Chicago Fire season 7, episode 20 recap: Try Like Hell
Blind date awkwardness
The show then cut back to Boden, who asked Severide and Casey to give statements because the salon fire appeared to be arson. Severide was arguing against arson for once, even though the investigator Captain Hubble (guest star Erin Breen) said the place was losing money, and invited himself along on the investigation.
It was jarring to go from that to see Cruz gushing over how he was getting to take home Benny Severide’s George Foreman grill, and not a huge shocker to see Otis (Yuri Sardarov) uncover the nozzle that the whole team swore up and down that they had returned. It had been left behind a storage crate, leaving our team looking for a way to avoid being caught in a lie.
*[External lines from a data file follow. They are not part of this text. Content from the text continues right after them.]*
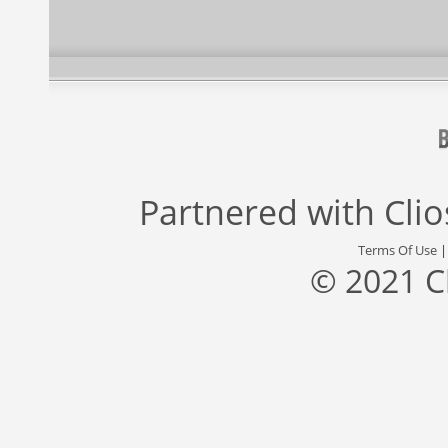
Partnered with
Cli
Terms Of Use
© 2021 C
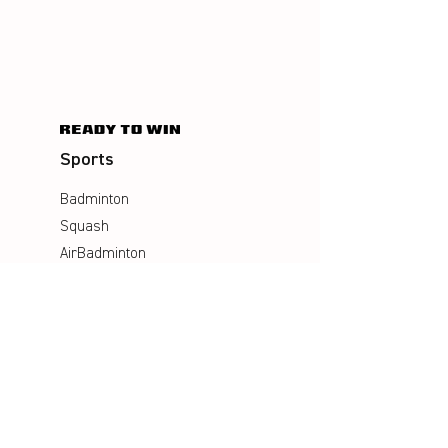
Sports
Badminton
Squash
AirBadminton
Company
Philosophy
Emotion & Innovation
Occupational & environmental
Protection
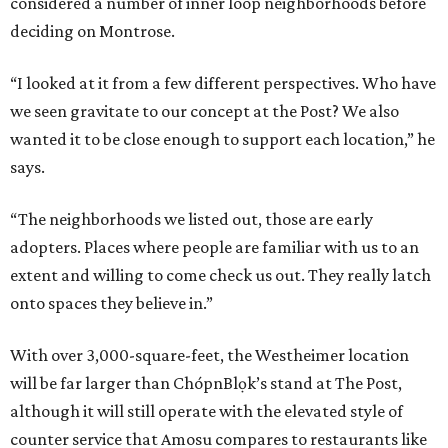
considered a number of inner loop neighborhoods before
deciding on Montrose.
“I looked at it from a few different perspectives. Who have
we seen gravitate to our concept at the Post? We also
wanted it to be close enough to support each location,” he
says.
“The neighborhoods we listed out, those are early
adopters. Places where people are familiar with us to an
extent and willing to come check us out. They really latch
onto spaces they believe in.”
With over 3,000-square-feet, the Westheimer location
will be far larger than ChópnBlọk’s stand at The Post,
although it will still operate with the elevated style of
counter service that Amosu compares to restaurants like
Severide and Hubble interviewed the salon owner while she was visiting the fall victim at Chicago Med. She claimed the building was on fire when she got there, and showed security camera footage that abruptly ended a half hour before the blaze broke out. When she realized she was being accused of arson, she got indignant and insisted that they find the real culprit.
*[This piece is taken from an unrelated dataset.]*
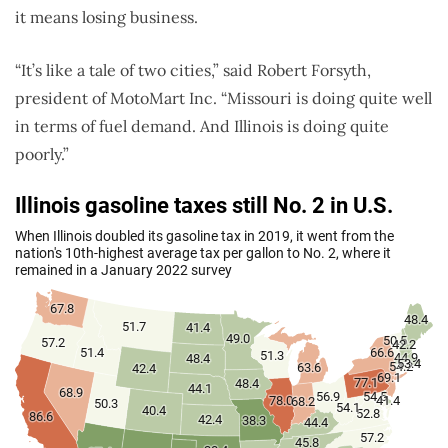
it means losing business.
“It’s like a tale of two cities,” said Robert Forsyth,
president of MotoMart Inc. “Missouri is doing quite well
in terms of fuel demand. And Illinois is doing quite
poorly.”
Meanwhile, Casey and Brett shippers got a scene where Casey found a mopey Brett hiding in a corner of the bunk room. She told him how weird it was seeing her ex, and about how Kyle never came around the firehouse anymore. Casey said he felt responsible for their break-up, since it was Casey’s reaction to Kyle that prompted Kyle to dump Brett. Brett, however, called it “a bad idea from the start” and said it was “time for me to move on.” Possibly with him, as she handed him the flowers she’d gotten for the common room?
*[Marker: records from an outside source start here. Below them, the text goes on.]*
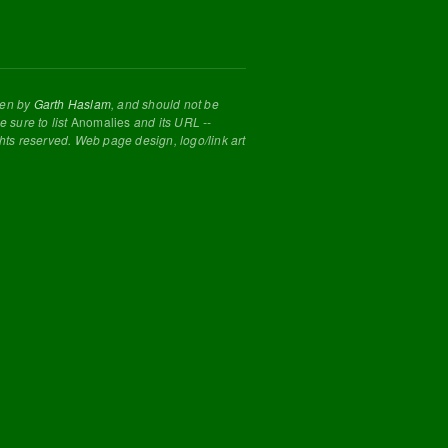
tten by
Garth Haslam
, and should not be
 sure to list
Anomalies
and its URL --
ghts reserved. Web page design, logo/link art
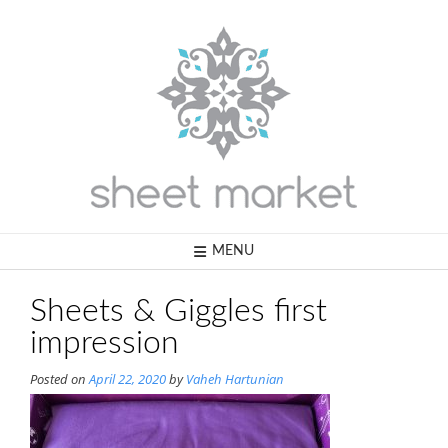
Skip
to
content
MENU
Sheets & Giggles first
impression
Posted on
April 22, 2020
by
Vaheh Hartunian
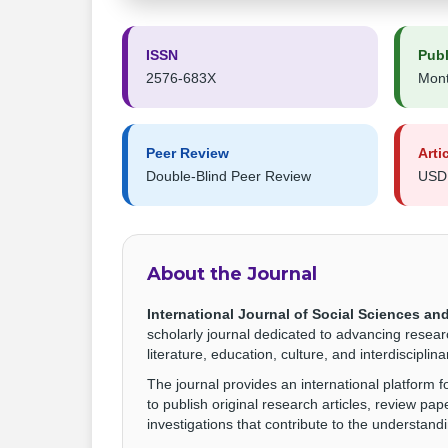
ISSN
Publ
2576-683X
Mont
Peer Review
Arti
Double-Blind Peer Review
USD
About the Journal
International Journal of Social Sciences and
scholarly journal dedicated to advancing resear
literature, education, culture, and interdiscipli
The journal provides an international platform 
to publish original research articles, review pap
investigations that contribute to the understanding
Ambulance 61 rolled up to Brett’s gym, where they found a girl fallen off an exercise bike with a terrible head wound. After they treated her and got her into an ambulance without any help from the man nearby, Brett had a brief conversation with one of the other women there about the lack of “real men in Chicago.”
Where was the rest of the crew? Trying to use corny codenames and walkie-talkies to sneak into the other house and return that nozzle. Of course, they got caught, thanks to their inability to shut up and Mouch’s cold. Herrmann and Stella left their colleagues to bribe the firefighter who’d caught them to keep his mouth shut—Klinginpill, the guy who’d briefly filled in for Ritter. His price? A job at Firehouse 51.
At Molly’s that night, Brett told Casey “we should totally be dating,” which threw him and Chicago Fire fans for a loop. She clarified that she wanted to set him up on a blind date with the woman from her gym. Meanwhile, Stella continued to worry about Severide, who was poking around in the ruins of the burned salon along with Boden and Hubble.